Date: 7 December 2023
While Derek Forbes has graced the stage playing with the likes of tonight’s headline band Spear of Destiny, Big Country and The Alarm, it is his work with seminal Glasgow band Simple Minds that he is best known for. Playing bass on their first six albums, their output is still lauded to this day and it was from that catalogue of work that The Dark mined their set.
Just seven songs yet I doubt anyone in the audience could disagree with the the tracks played. Early on, a blistering I Travel was delivered with pomp while The American saw a sizeable amount of the crowd throw some shapes before a sensational Theme For Great Cities was the perfect closure.
Suitably warmed up, the crowd were more than up for Spear of Destiny, the current five-piece have been together for some time now and while it would be easy to play a similar set, they don’t, changing the songs from tour to tour which really keeps things fresh for both the band and the crowd.
Opener Rocket Ship was the perfect platform for Clive’s Osborne’s saxophone while Strangers In Our Town saw Adrian Portas in his element, low slung guitar, mean and menacing, the sound reverberating around the room.
The middle section of the gig led to perhaps more seldom heard tracks such as Junkman and The Melancholy of Walter Sickert and pleasingly the band (and the crowd) did not let up in their enthusiasm, the show going from one high to the next.
An epic Flying Scotsman was next up, the rhythm section tight as a nut. Indeed, bass player Craig Adams was looking particularly dapper, his headgear perhaps borrowed from Jamiroquai!
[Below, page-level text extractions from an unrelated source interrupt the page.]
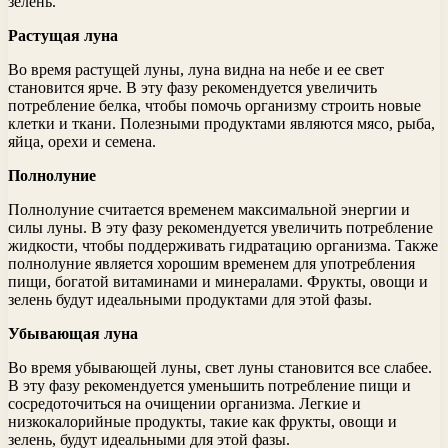
зелень.
Растущая луна
Во время растущей луны, луна видна на небе и ее свет
становится ярче. В эту фазу рекомендуется увеличить
потребление белка, чтобы помочь организму строить новые
клетки и ткани. Полезными продуктами являются мясо, рыба,
яйца, орехи и семена.
Полнолуние
Полнолуние считается временем максимальной энергии и
силы луны. В эту фазу рекомендуется увеличить потребление
жидкости, чтобы поддерживать гидратацию организма. Также
полнолуние является хорошим временем для употребления
пищи, богатой витаминами и минералами. Фрукты, овощи и
зелень будут идеальными продуктами для этой фазы.
Убывающая луна
Во время убывающей луны, свет луны становится все слабее.
В эту фазу рекомендуется уменьшить потребление пищи и
сосредоточиться на очищении организма. Легкие и
низкокалорийные продукты, такие как фрукты, овощи и
зелень, будут идеальными для этой фазы.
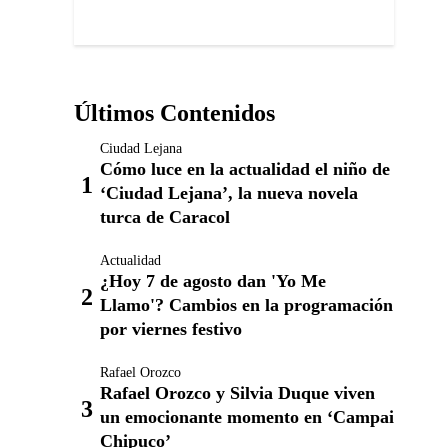
Últimos Contenidos
Ciudad Lejana
Cómo luce en la actualidad el niño de
‘Ciudad Lejana’, la nueva novela
turca de Caracol
Actualidad
¿Hoy 7 de agosto dan 'Yo Me
Llamo'? Cambios en la programación
por viernes festivo
Rafael Orozco
Rafael Orozco y Silvia Duque viven
un emocionante momento en ‘Campai
Chipuco’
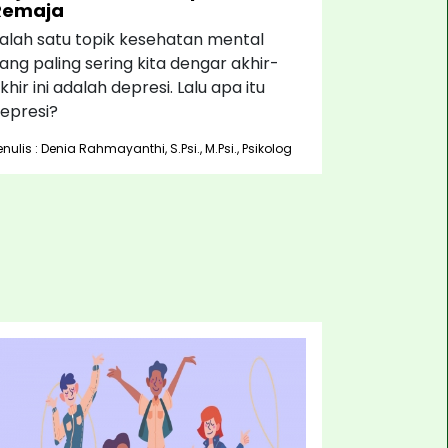
Remaja
alah satu topik kesehatan mental
ang paling sering kita dengar akhir-
khir ini adalah depresi. Lalu apa itu
epresi?
enulis : Denia Rahmayanthi, S.Psi., M.Psi., Psikolog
One other thing, Kirk Brandon’s vocal range refuses to diminish with time. It almost felt as if the ceiling would crack as he reached the heights on Never Take Me Alive, a huge, cavernous vocal which summed up perfectly what the audience were there to see and hear.
The closing Liberator was just insane, intense and boiling over with musical fizz. A song the band are synonyms with, but as we learned from the preceding hour or so, there is so much more to Spear of Destiny and long may that continue to be the case.